But the postulation of an infinitely complex God does not solve the problem of complexity in our world. It only makes us wonder: Who is this God of our fathers? And thus springs religion, to help a helpless Yeti. Religion would say “Yes, the world is complex, but that is all God’s doing. If you want to know God, follow us, for we are on the same quest.” But you cannot solve a problem of complexity by postulating an even greater complexity. A wristwatch may be a very complex piece of machinery, but the Yeti that put it together must have been even more complex. And so the religious Yeti chase after a god who cannot exist, let alone be understood. The believers wanter about endlessly, lost in a fog of darkness.


The Logical Fallacy of the God postulation has brought into this Yeti’s cave a new light, a new knowledge, and new amazement at the wonder of the universe.
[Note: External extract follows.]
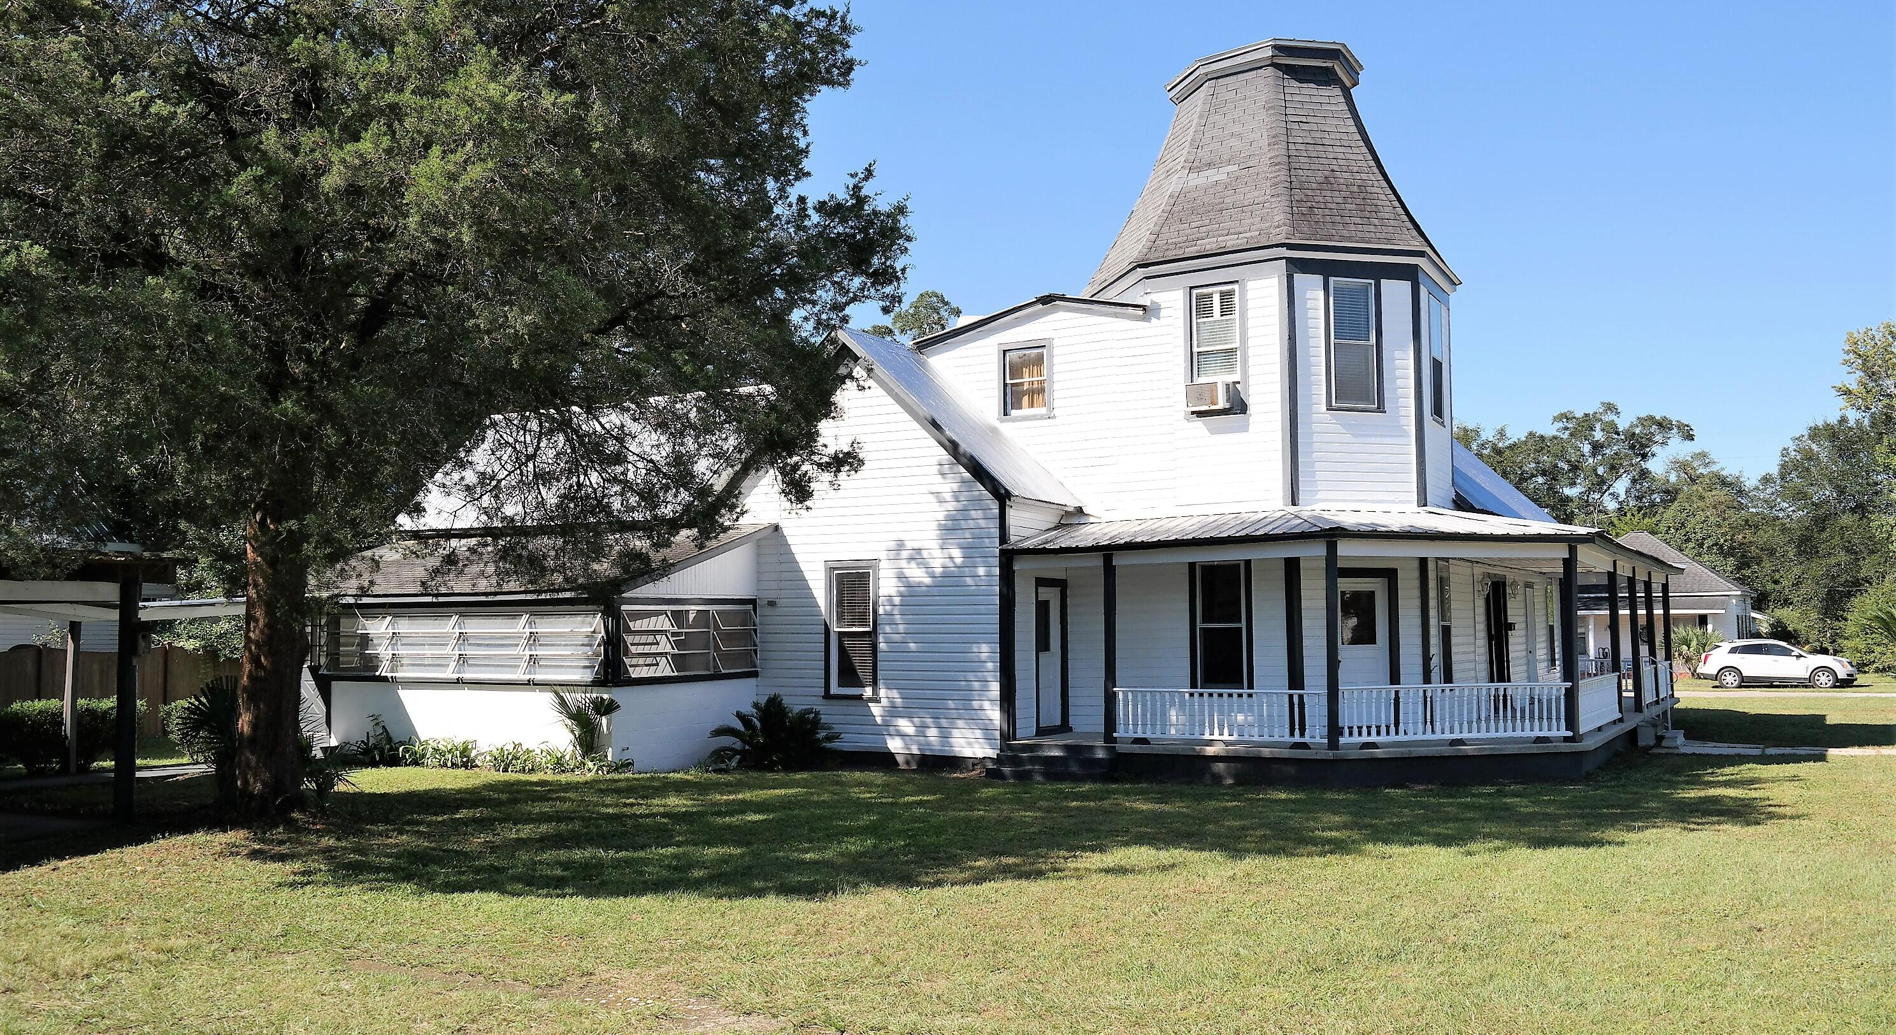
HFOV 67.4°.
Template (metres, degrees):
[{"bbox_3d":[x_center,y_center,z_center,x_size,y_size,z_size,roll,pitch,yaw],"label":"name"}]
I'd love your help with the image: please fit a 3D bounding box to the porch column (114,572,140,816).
[{"bbox_3d":[-8.100,1.765,14.096,0.160,2.460,0.160,-3,-5,31],"label":"porch column"}]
Meaning is not handed down from on high, but lifted up by our own minds and limned upon the heavens as a great shadow figure of our own yetiness.


This realization that there is in all probability no god at all on the top of the mountain has shaken this Yeti to the core. Perhaps if he hadn’t been so adamant in his early yetihood, it wouldn’t make such a difference to him now. Nevertheless, the sheer wonder with which he can now observe the universe is the greatest compensation for the cost in bravery that he has had to pay in order to make these realizations. He no longer feels rancor towards the persistently religious faithful, only pity.
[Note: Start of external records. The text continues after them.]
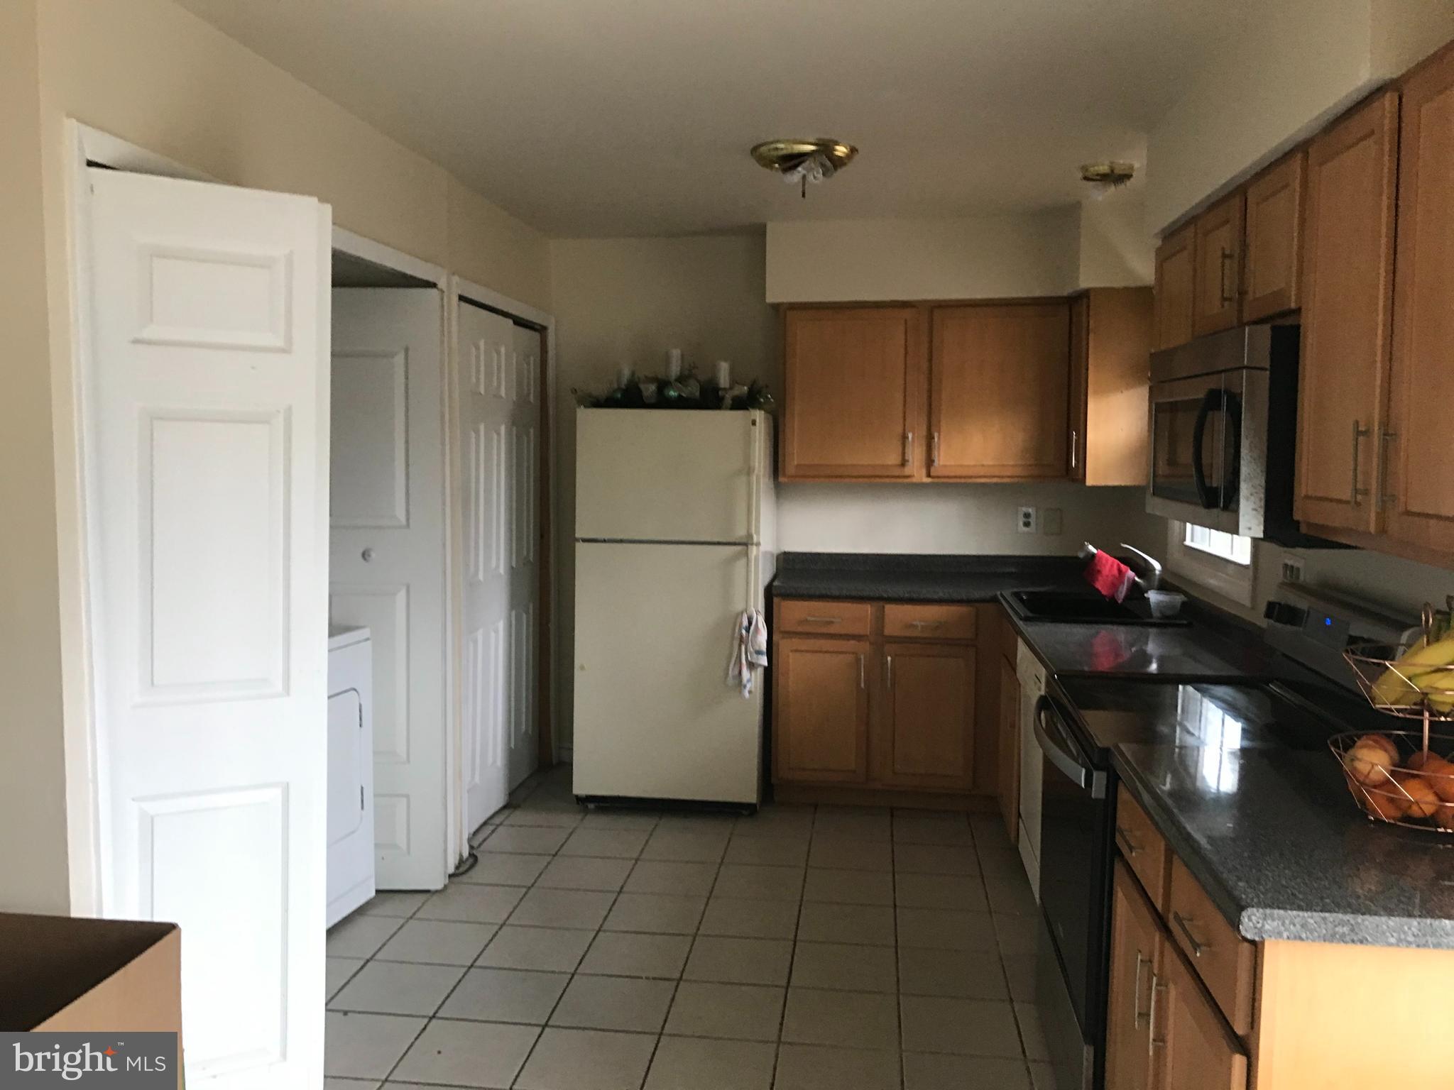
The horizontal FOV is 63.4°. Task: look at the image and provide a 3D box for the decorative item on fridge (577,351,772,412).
[{"bbox_3d":[-0.224,-0.693,4.945,0.847,0.259,0.270,1,5,7],"label":"decorative item on fridge"}]

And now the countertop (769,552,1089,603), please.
[{"bbox_3d":[0.970,0.139,5.059,1.513,0.130,0.635,1,5,7],"label":"countertop"}]

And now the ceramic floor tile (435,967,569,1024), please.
[{"bbox_3d":[-0.606,1.244,3.233,0.300,0.012,0.300,1,5,7],"label":"ceramic floor tile"}]

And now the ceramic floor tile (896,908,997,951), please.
[{"bbox_3d":[0.692,1.227,3.741,0.304,0.010,0.304,1,5,7],"label":"ceramic floor tile"}]

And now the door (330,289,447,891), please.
[{"bbox_3d":[-1.174,0.163,3.884,0.459,1.990,0.040,0,5,1],"label":"door"}]

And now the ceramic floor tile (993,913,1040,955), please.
[{"bbox_3d":[0.988,1.215,3.651,0.300,0.012,0.300,1,5,7],"label":"ceramic floor tile"}]

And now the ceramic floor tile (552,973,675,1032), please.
[{"bbox_3d":[-0.302,1.243,3.179,0.300,0.012,0.300,1,5,7],"label":"ceramic floor tile"}]

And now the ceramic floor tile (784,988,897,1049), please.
[{"bbox_3d":[0.304,1.253,3.105,0.300,0.012,0.300,1,5,7],"label":"ceramic floor tile"}]

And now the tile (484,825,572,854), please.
[{"bbox_3d":[-0.758,1.123,4.459,0.300,0.012,0.300,1,5,7],"label":"tile"}]

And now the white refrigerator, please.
[{"bbox_3d":[-0.199,0.254,5.017,0.749,1.640,0.720,1,5,7],"label":"white refrigerator"}]

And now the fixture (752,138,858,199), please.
[{"bbox_3d":[0.243,-1.173,3.681,0.334,0.166,0.334,1,5,7],"label":"fixture"}]

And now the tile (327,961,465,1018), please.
[{"bbox_3d":[-0.909,1.236,3.267,0.302,0.010,0.302,1,5,7],"label":"tile"}]

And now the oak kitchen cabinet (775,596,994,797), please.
[{"bbox_3d":[0.661,0.633,5.056,0.875,0.875,0.600,1,5,7],"label":"oak kitchen cabinet"}]

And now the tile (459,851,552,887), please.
[{"bbox_3d":[-0.795,1.150,4.158,0.300,0.012,0.300,1,5,7],"label":"tile"}]

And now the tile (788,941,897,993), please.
[{"bbox_3d":[0.347,1.249,3.471,0.304,0.010,0.304,1,5,7],"label":"tile"}]

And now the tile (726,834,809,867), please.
[{"bbox_3d":[0.152,1.160,4.428,0.304,0.010,0.304,1,5,7],"label":"tile"}]

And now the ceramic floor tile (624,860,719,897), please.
[{"bbox_3d":[-0.189,1.167,4.103,0.300,0.012,0.300,1,5,7],"label":"ceramic floor tile"}]

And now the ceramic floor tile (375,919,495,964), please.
[{"bbox_3d":[-0.871,1.209,3.570,0.302,0.010,0.302,1,5,7],"label":"ceramic floor tile"}]

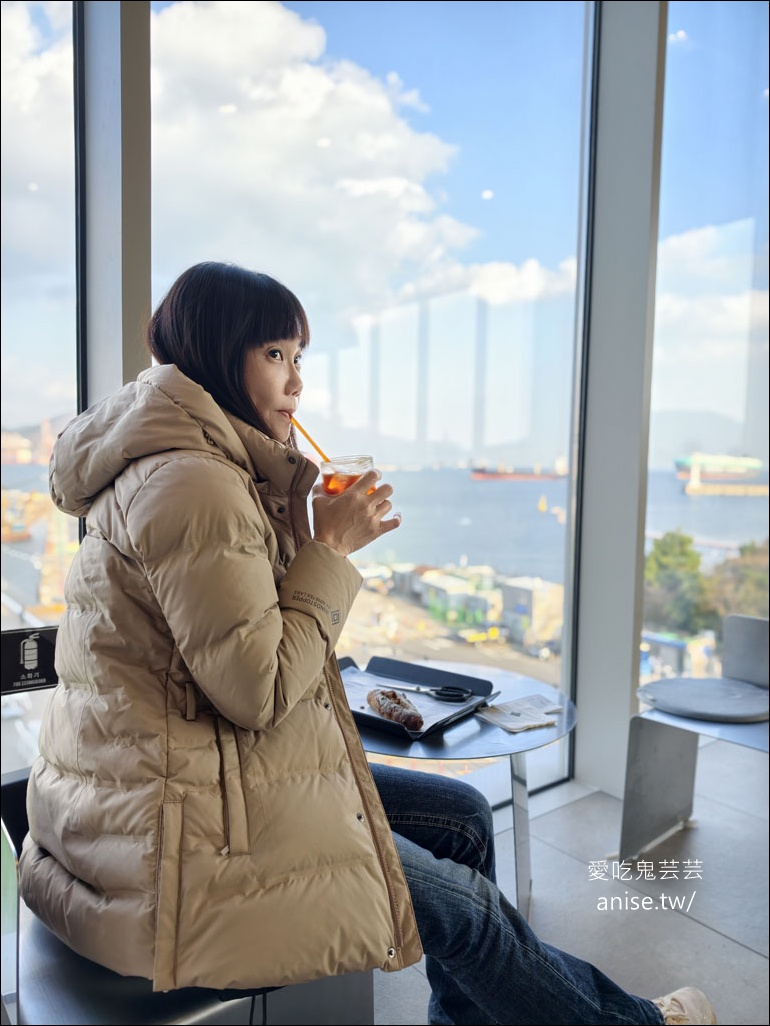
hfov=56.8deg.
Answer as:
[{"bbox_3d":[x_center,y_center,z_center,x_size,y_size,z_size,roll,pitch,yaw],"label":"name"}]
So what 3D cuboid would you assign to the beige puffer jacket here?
[{"bbox_3d":[-0.257,0.168,0.967,0.475,0.745,0.490,-1,4,-27],"label":"beige puffer jacket"}]

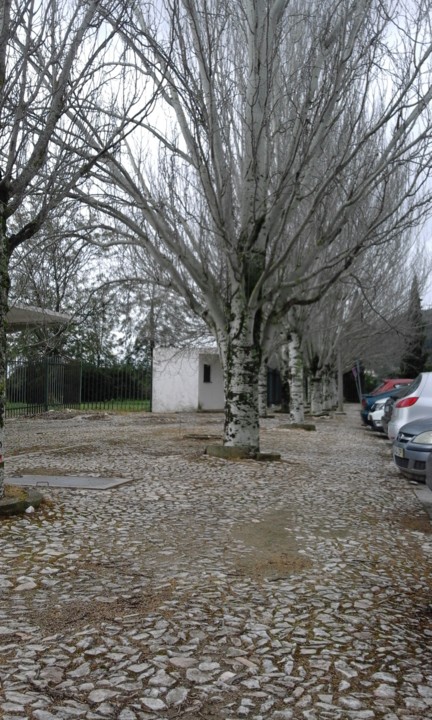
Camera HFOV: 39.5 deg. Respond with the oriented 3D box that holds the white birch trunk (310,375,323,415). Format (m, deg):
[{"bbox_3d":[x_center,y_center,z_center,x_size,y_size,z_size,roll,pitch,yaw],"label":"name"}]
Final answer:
[{"bbox_3d":[5.529,1.892,33.000,0.630,2.190,0.630,-1,-3,12],"label":"white birch trunk"}]

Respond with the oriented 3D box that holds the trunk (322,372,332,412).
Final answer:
[{"bbox_3d":[7.805,2.164,42.000,0.660,2.860,0.660,-1,-3,12],"label":"trunk"}]

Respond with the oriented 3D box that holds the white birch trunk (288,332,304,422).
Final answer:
[{"bbox_3d":[2.820,0.611,21.000,0.530,3.140,0.530,-1,-3,12],"label":"white birch trunk"}]

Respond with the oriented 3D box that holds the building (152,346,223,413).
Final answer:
[{"bbox_3d":[-0.994,1.199,37.000,5.000,3.850,4.000,0,-3,7],"label":"building"}]

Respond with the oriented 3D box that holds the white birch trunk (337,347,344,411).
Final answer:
[{"bbox_3d":[7.572,1.153,36.500,0.400,3.940,0.400,-1,-3,12],"label":"white birch trunk"}]

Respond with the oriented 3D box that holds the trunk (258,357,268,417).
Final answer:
[{"bbox_3d":[2.396,1.443,31.000,0.570,3.040,0.570,-1,-3,12],"label":"trunk"}]

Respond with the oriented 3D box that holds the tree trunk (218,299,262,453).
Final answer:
[{"bbox_3d":[0.482,0.309,11.600,0.740,2.990,0.740,-1,-3,12],"label":"tree trunk"}]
And perhaps a little bit of desire to preach to the faithful masses of their infidelity to the tools of observation that their God has given to them in the first place. If one believes that God exists in any form, it is incumbent upon them to use their talents of observation and intellectual acumen that God supposedly gave to them.
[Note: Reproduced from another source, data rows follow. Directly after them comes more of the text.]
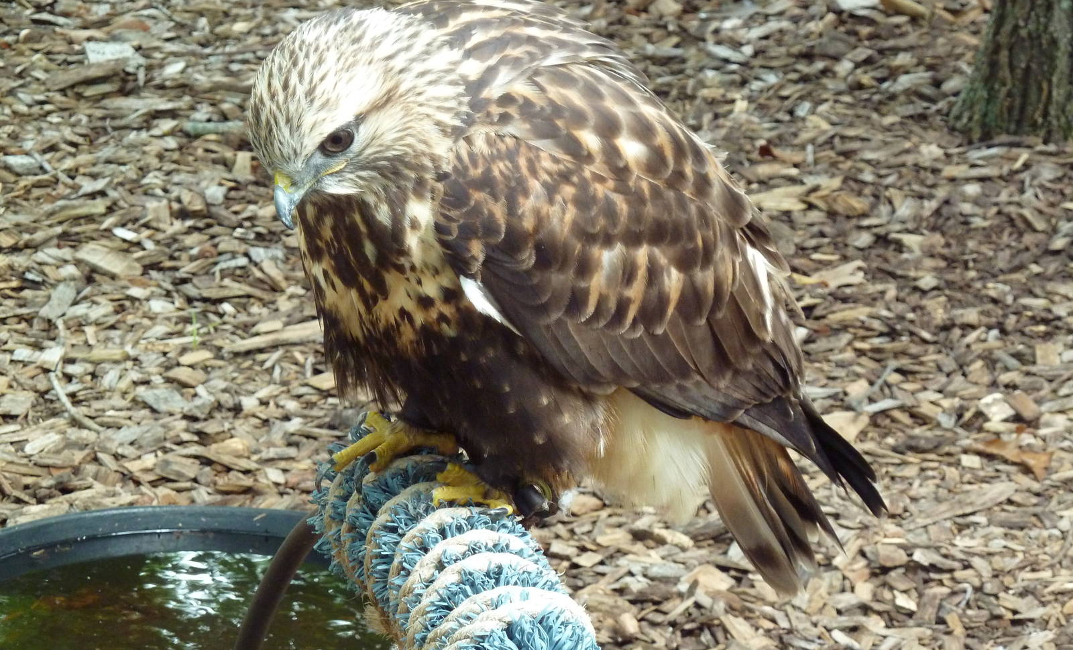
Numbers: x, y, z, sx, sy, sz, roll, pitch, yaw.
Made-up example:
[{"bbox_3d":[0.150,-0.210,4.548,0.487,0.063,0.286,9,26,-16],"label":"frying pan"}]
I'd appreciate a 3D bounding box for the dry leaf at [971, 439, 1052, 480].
[{"bbox_3d":[0.384,0.109,3.680,0.078,0.018,0.045,12,24,30],"label":"dry leaf"}]

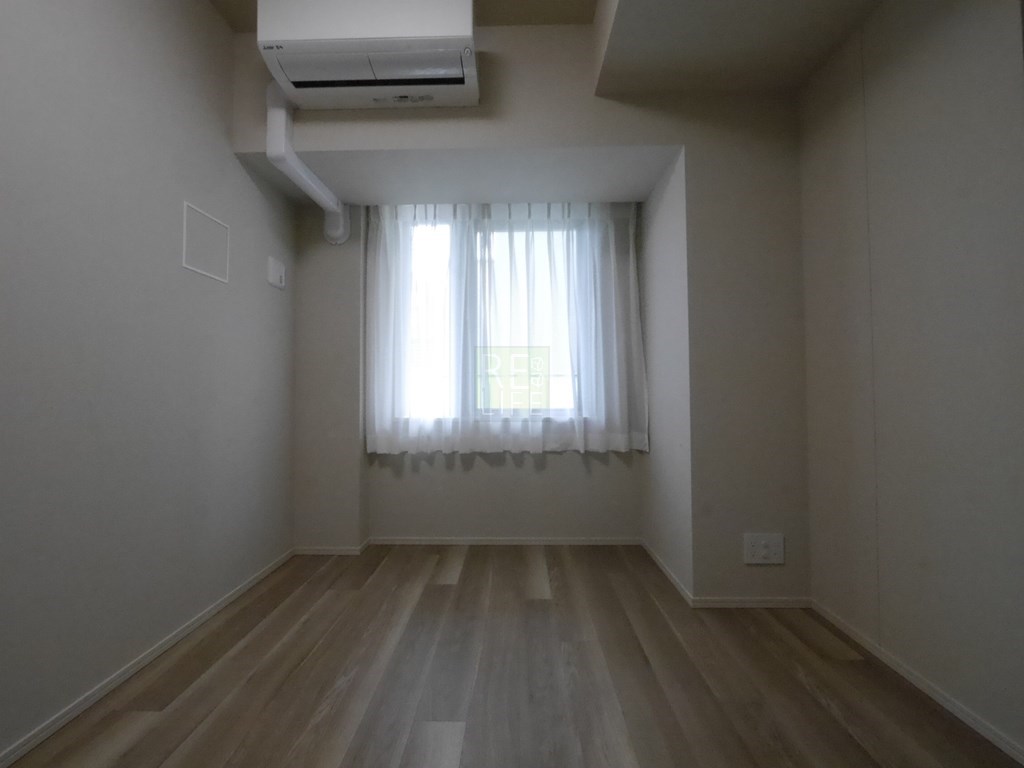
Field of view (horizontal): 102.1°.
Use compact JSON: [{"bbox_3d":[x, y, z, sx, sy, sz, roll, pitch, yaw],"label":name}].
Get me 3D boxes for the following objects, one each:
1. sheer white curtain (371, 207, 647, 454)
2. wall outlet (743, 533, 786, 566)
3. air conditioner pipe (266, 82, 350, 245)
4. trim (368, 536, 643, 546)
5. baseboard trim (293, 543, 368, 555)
[{"bbox_3d":[-0.029,-0.303,2.294,1.545,1.370,0.090,0,-1,1],"label":"sheer white curtain"},{"bbox_3d":[1.024,0.668,1.681,0.158,0.121,0.011,0,-1,1],"label":"wall outlet"},{"bbox_3d":[-0.962,-0.999,1.985,0.135,0.460,0.607,0,-1,1],"label":"air conditioner pipe"},{"bbox_3d":[-0.041,0.909,2.386,1.568,0.043,0.015,0,-1,1],"label":"trim"},{"bbox_3d":[-0.997,0.913,2.248,0.371,0.043,0.015,0,-1,1],"label":"baseboard trim"}]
Thus, it was no failing of virtue, no transgression of the law, no offense to God, that led me to the realization that there is, in all likelihood, no God at all, but rather a firm moral integrity and righteous judgment that finally left me no choice but to admit to myself and to Yeti everywhere, that to believe in God is to equivocate about the nature of existence in the first place.


I am like Jonah, the reluctant prophet of the Old Testament, swallowed up by the whale of Christianity, just as others have been swallowed by Islam, Judaism, or Zoroastrianism. The whale has finally tossed me back upon the shores of reason where I am left to flounder in both wonder and appreciation at the great expression of life; able to observe and describe, but never to explain.


The long winter of my discontent has come to an end. Will I mourn it’s loss?